WHAT YOU NEED TO DO: Once the line containing "focal_35mm: 79" is found in the records below, return it and each following line exactly, up to and including the line containing "exposure_s: 1/50", and nothing else.

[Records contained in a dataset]

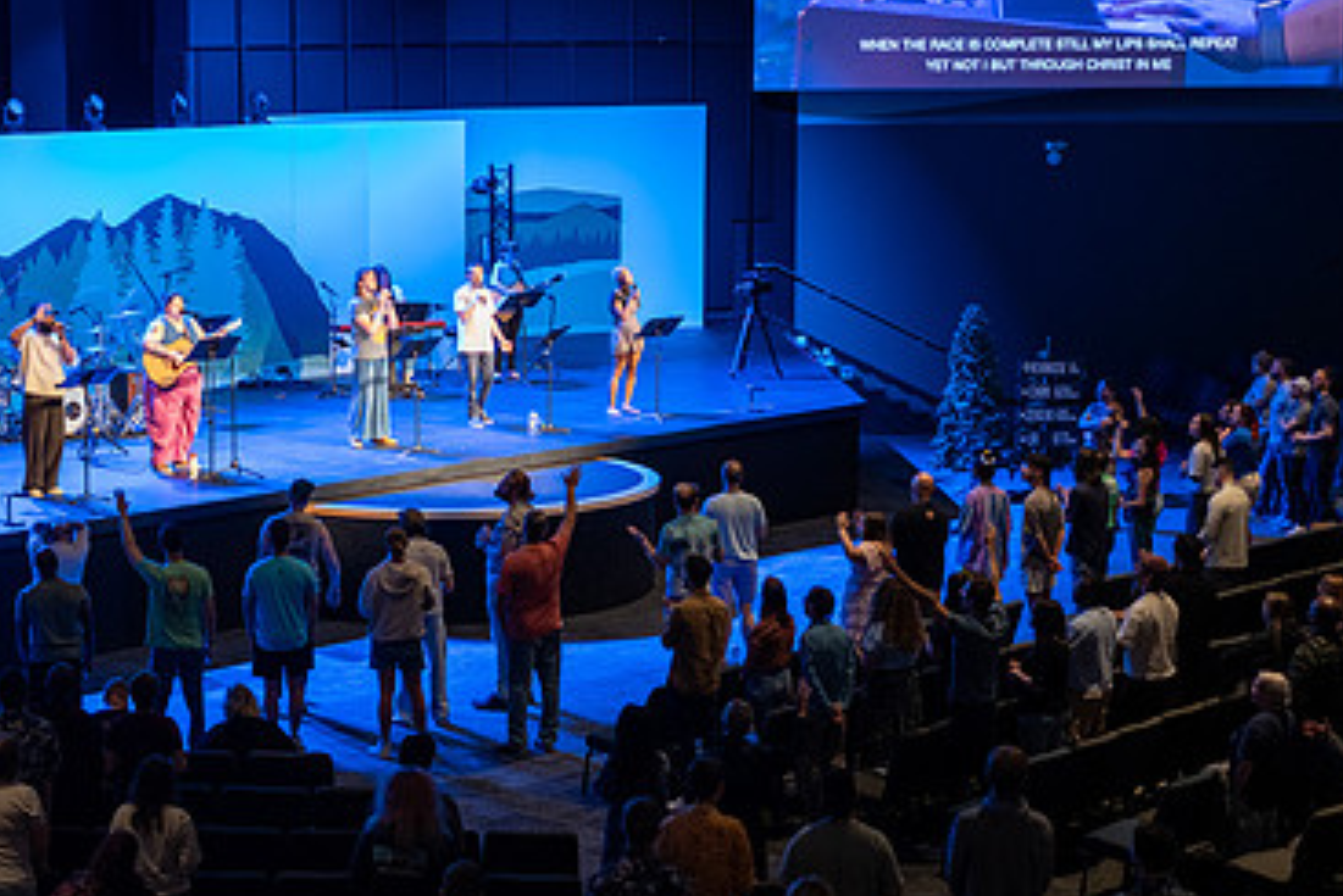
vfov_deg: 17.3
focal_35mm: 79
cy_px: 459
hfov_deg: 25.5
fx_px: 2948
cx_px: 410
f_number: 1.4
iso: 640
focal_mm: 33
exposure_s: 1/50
==
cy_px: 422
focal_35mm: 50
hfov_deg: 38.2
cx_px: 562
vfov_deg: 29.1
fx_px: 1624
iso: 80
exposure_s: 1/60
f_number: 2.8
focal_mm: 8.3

ANSWER SPACE:
focal_35mm: 79
cy_px: 459
hfov_deg: 25.5
fx_px: 2948
cx_px: 410
f_number: 1.4
iso: 640
focal_mm: 33
exposure_s: 1/50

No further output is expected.